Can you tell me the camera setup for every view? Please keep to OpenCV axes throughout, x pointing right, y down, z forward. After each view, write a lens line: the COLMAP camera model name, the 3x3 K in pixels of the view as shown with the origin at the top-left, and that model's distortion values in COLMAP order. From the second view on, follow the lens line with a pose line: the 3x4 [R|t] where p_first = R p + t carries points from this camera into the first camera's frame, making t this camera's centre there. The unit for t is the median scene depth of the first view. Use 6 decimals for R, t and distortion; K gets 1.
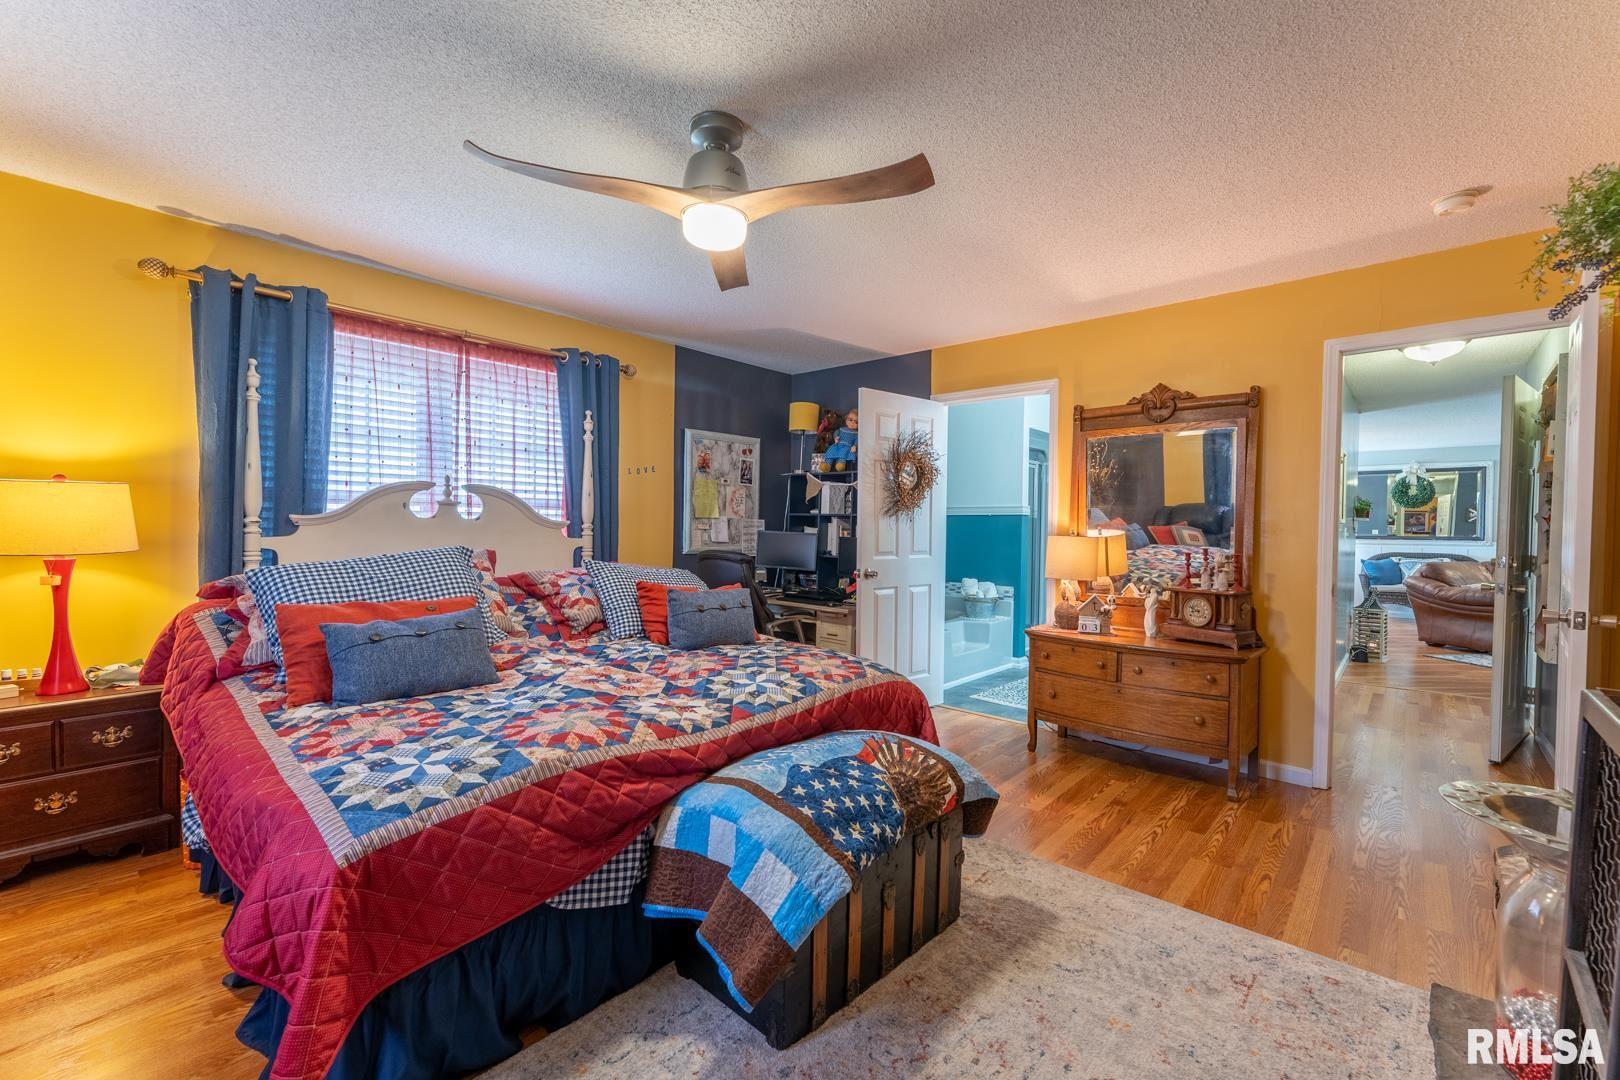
lens RADIAL K [[657.9, 0, 823.6], [0, 657.9, 538.5], [0, 0, 1]] dist [0.003916, -0.000012]
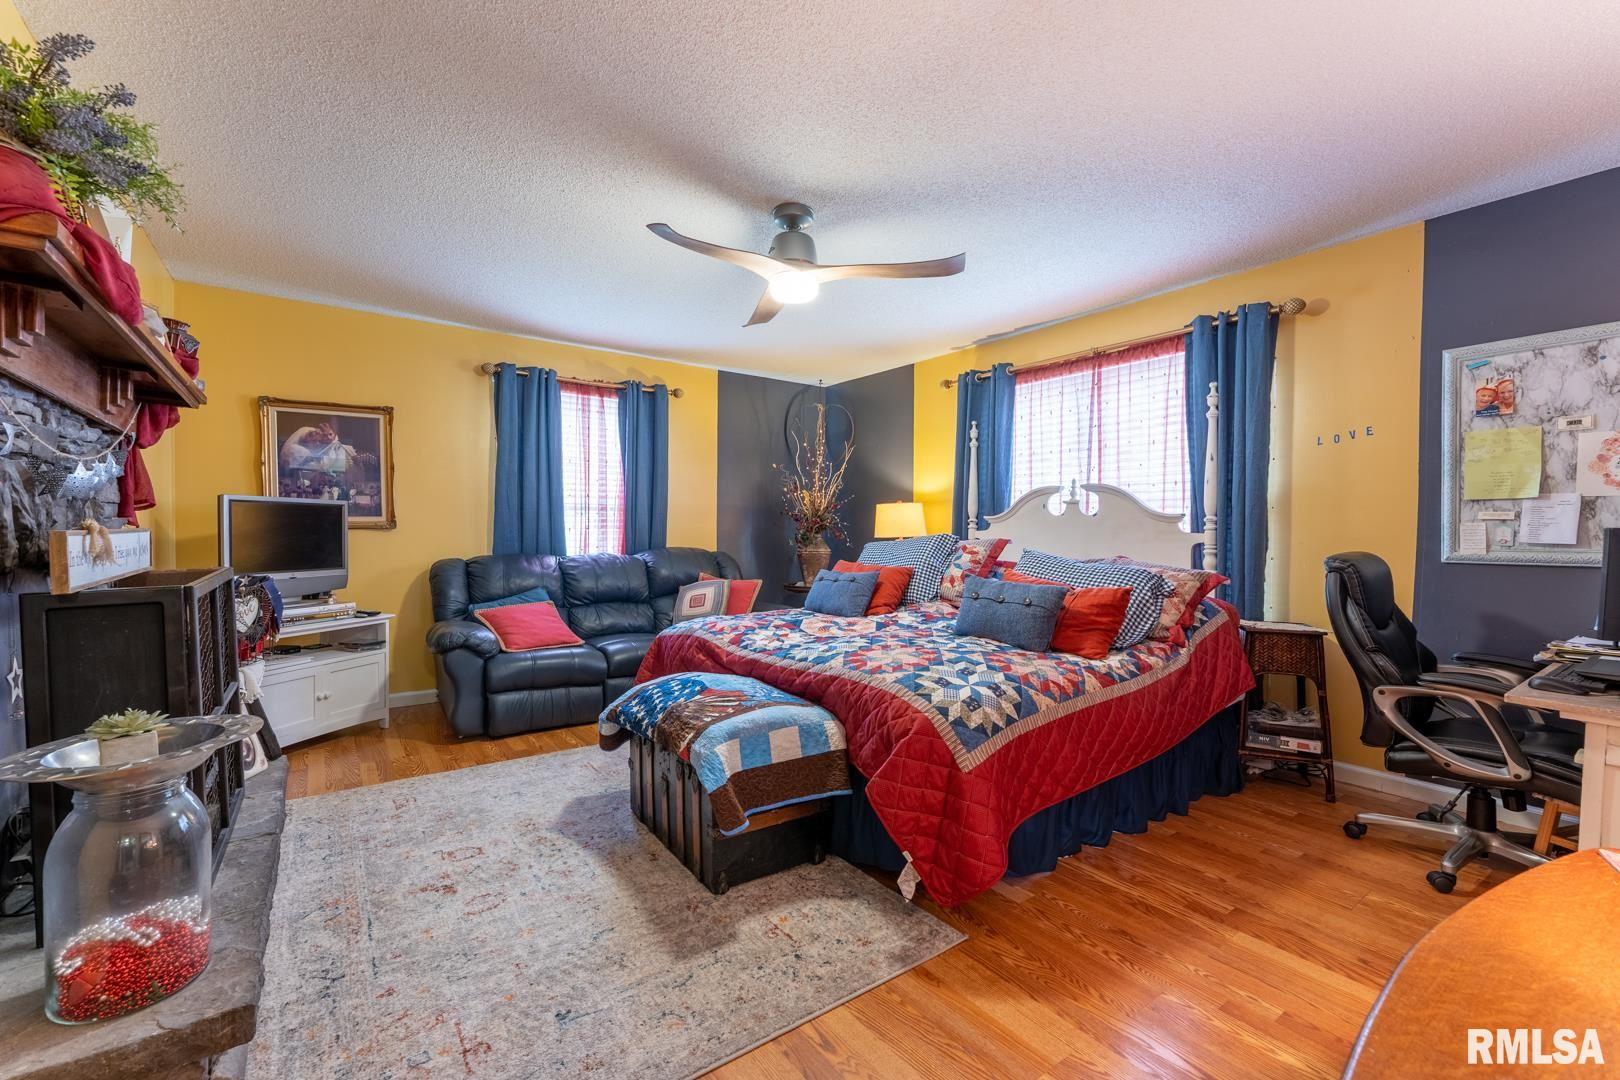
lens RADIAL K [[657.9, 0, 809.6], [0, 657.9, 541.4], [0, 0, 1]] dist [0.003916, -0.000012]
pose [[-0.197281, 0.001458, -0.980346, 0.648313], [-0.024035, 0.999691, 0.006323, 0.019542], [0.980052, 0.024810, -0.197185, 0.746155]]
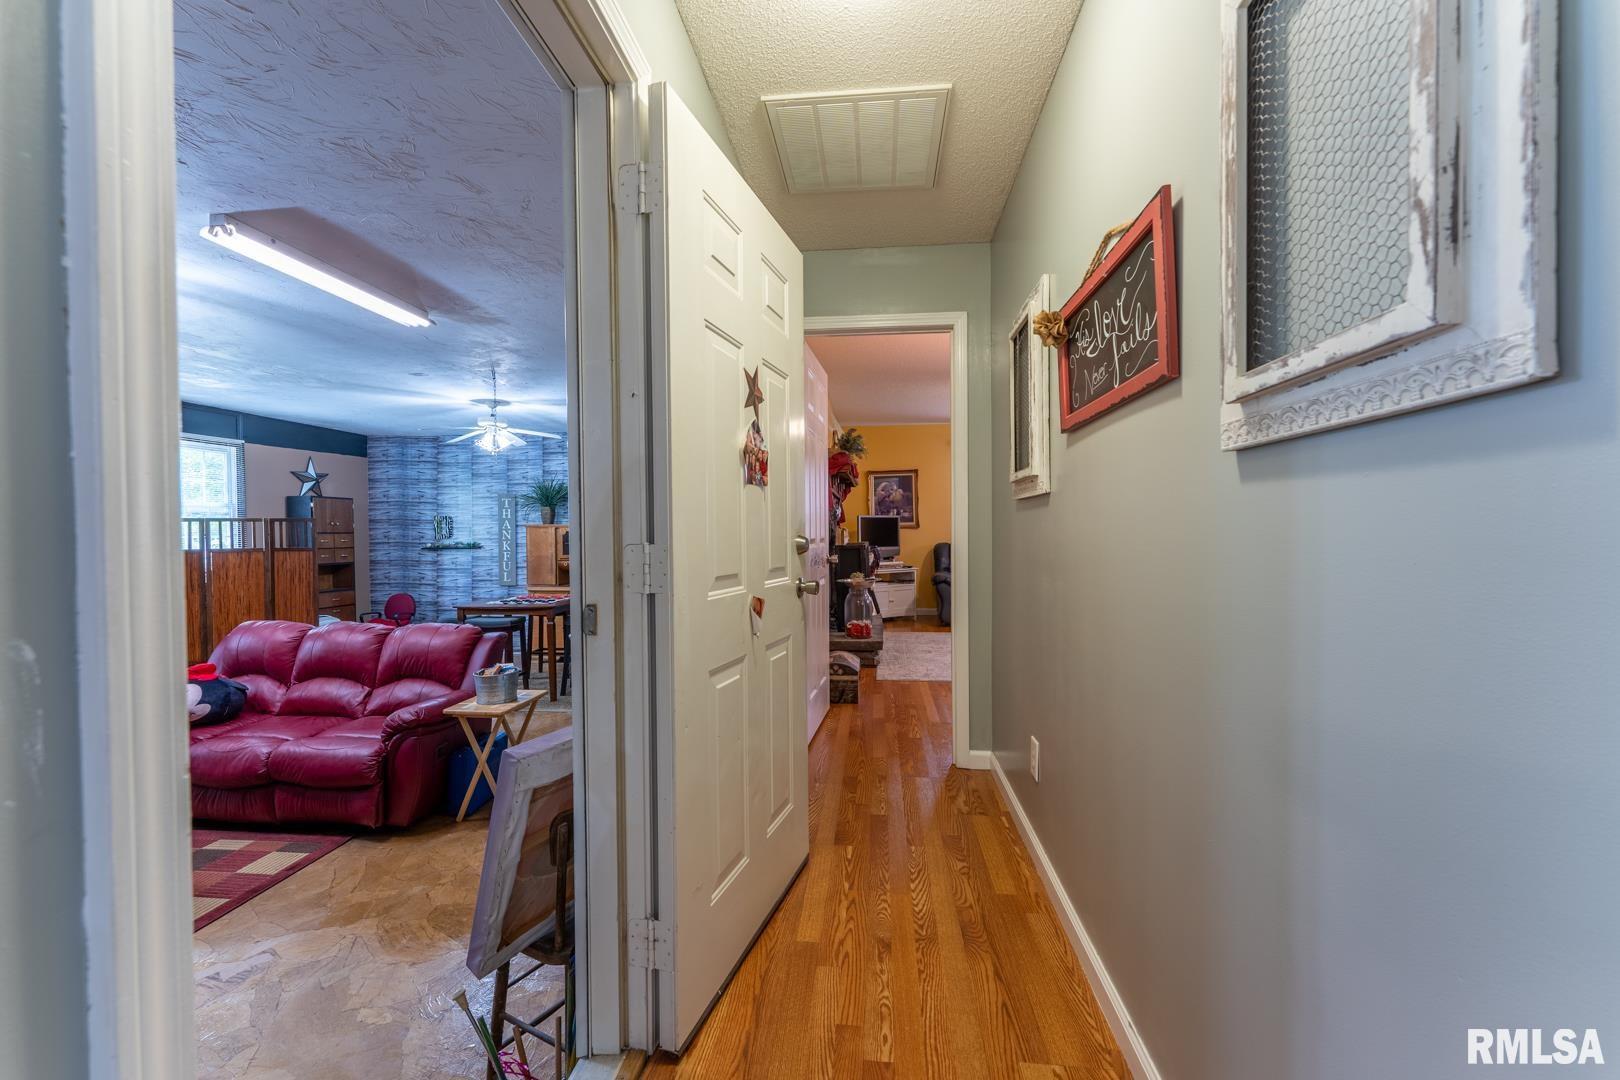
lens RADIAL K [[657.9, 0, 807.5], [0, 657.9, 545.6], [0, 0, 1]] dist [0.003916, -0.000012]
pose [[-0.812796, 0.010574, -0.582453, 1.116983], [-0.004989, 0.999672, 0.025111, 0.024687], [0.582527, 0.023316, -0.812477, 1.237081]]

+ + + + +

Return every line of the listing above verbatim, omitting the pictures.

Can you tell me the camera setup for every view? Please keep to OpenCV axes throughout, x pointing right, y down, z forward. After each view, write a lens line: the COLMAP camera model name, the 3x3 K in pixels of the view as shown with the origin at the top-left, and that model's distortion values in COLMAP order. From the second view on, follow the lens line with a pose line: the 3x4 [R|t] where p_first = R p + t carries points from this camera into the first camera's frame, making t this camera's centre there. The unit for t is the median scene depth of the first view. Use 6 decimals for R, t and distortion; K gets 1.
lens RADIAL K [[657.9, 0, 823.6], [0, 657.9, 538.5], [0, 0, 1]] dist [0.003916, -0.000012]
lens RADIAL K [[657.9, 0, 809.6], [0, 657.9, 541.4], [0, 0, 1]] dist [0.003916, -0.000012]
pose [[-0.197281, 0.001458, -0.980346, 0.648313], [-0.024035, 0.999691, 0.006323, 0.019542], [0.980052, 0.024810, -0.197185, 0.746155]]
lens RADIAL K [[657.9, 0, 807.5], [0, 657.9, 545.6], [0, 0, 1]] dist [0.003916, -0.000012]
pose [[-0.812796, 0.010574, -0.582453, 1.116983], [-0.004989, 0.999672, 0.025111, 0.024687], [0.582527, 0.023316, -0.812477, 1.237081]]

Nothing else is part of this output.